# Hemianthus callitrichoides "Cuba" inflorescence



## ragn4rok

Hi,



















I think it's the smallest flower on earth. 

Regards,

Jeffrey


----------



## Bert H

Nice shot Jeffrey, thanks for sharing.


----------



## AaronT

Yes, very cool indeed.


----------



## KeIgO86

cool! The plant seems to be in emersed form. I wonder if it could flower in submersed form.


----------



## Rickylp

Jeffrey,

wath substrate and lightning are youusing for grow emersed HC?

do you keep it in an enclosed or open container?

Do you fertilize it?

im asking cause im growing HC emersed with no good results.

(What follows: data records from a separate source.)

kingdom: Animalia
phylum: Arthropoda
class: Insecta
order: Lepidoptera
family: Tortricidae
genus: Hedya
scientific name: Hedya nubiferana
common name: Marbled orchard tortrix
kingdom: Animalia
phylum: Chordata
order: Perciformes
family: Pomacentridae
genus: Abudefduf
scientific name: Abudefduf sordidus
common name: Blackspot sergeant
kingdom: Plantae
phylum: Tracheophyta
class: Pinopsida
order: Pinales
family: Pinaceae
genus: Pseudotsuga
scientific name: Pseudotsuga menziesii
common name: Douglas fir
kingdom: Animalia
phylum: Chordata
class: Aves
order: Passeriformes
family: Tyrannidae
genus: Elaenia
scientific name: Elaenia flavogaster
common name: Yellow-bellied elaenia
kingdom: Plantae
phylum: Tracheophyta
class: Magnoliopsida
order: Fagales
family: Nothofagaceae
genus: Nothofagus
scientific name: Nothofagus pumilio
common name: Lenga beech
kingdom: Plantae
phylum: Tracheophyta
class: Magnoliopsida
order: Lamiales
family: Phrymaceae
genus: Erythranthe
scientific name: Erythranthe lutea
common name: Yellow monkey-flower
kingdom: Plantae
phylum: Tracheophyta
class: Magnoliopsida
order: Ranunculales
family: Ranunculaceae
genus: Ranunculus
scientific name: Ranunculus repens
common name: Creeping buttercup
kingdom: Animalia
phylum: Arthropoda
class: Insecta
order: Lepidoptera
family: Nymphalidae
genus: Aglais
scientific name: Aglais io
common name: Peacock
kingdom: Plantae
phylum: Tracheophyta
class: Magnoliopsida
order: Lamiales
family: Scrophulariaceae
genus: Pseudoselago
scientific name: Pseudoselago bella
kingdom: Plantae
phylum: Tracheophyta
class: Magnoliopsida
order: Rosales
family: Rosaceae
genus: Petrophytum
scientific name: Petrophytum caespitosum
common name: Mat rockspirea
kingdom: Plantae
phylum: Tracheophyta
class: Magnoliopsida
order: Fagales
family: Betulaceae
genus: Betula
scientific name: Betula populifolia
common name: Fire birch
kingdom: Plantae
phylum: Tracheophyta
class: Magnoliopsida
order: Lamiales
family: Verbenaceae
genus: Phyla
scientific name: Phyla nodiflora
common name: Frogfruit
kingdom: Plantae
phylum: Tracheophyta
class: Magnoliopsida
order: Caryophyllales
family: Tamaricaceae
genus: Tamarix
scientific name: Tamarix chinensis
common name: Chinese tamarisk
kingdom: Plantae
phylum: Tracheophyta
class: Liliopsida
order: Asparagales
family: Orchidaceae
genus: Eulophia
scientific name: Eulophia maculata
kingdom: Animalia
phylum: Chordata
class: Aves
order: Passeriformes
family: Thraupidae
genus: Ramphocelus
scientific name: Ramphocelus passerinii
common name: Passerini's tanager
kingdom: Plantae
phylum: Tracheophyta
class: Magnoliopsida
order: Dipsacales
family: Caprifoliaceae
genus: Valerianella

any tips and tricks are welcomed

Ricky.


----------



## Freemann

Last time HC flowered for me it was when winter was coming in and after flowering it almost died. HC is one of the easiest plants to grow emersed, a closed glass tank with potting soil on the bottom 3 cm will do (not mud let it dry a bit before planting), plant small bunches all around this way it will creep fast and cover the whole substrate. Don't leave in direct summer sunlight (keep in shade) make sure soil is moist spray once in a while less in winter autumn spring (once a week can even do) more in summer, withstands long periods with no watering in this kind of enclosed setup.
Cheers


----------



## ragn4rok

Rickylp said:


> Jeffrey,
> 
> wath substrate and lightning are you using for grow emersed HC?
> 
> do you keep it in an enclosed or open container?
> 
> Do you fertilize it?
> 
> im asking cause im growing HC emersed with no good results.
> 
> any tips and tricks are welcomed
> 
> Ricky.












Hi Ricky, 

I'm using 3cm wet potting soil for the substrate and natural sunlight in an open container. It doesn't need any special care to grow emmersed. 

Jeff


----------



## billionzz

Hi Jeff,

Can you tell me what's the average temp. and humidity at the time of the year you are growing HC?

Thanks,
Bill


----------



## ragn4rok

Hi Bill, 

avg. temp : 20 - 29 C
humidity range : min 65 - max 95 

Jeff


----------



## billionzz

Hi Jeff, 

I live in the Houston, TX, area and was wondering how the HC might grow here emersed.

Our summer temps. are around 94 F (34 C) and the humidity starts out most days in the 90's during the summer months.

Your temperature in Indonesia and Freeman's in Greece is a little cooler than here, I hope the HC can withstand the heat here and grow the same.

Bill


----------



## epicfish

Sorry for digging up such an old thread, but being able to grow emersed HC would be awesome.

Anyone think it could be grown indoors with frequent misting? My apartment doesn't really get too hot, and the humidity would be low. Wondering what I can do to keep it a little higher.


----------



## Freemann

Keeping it in an enclosed tank like I described above removes your humidity problem, just make sure you have enough light above it and the soil suface in the tank is always a bit wet, using a mister is a good method to wet the plants and the soil (if you notice an empty crack between the glass and the soil you surely water to little) also planting small batches all over will greatly accelarate the spread of the plant.


----------



## jimmyjam

i have a question.. do u keep it part shade.. bc i tried it this wk and it burnt to death.. lol it was also saran wrapped too


----------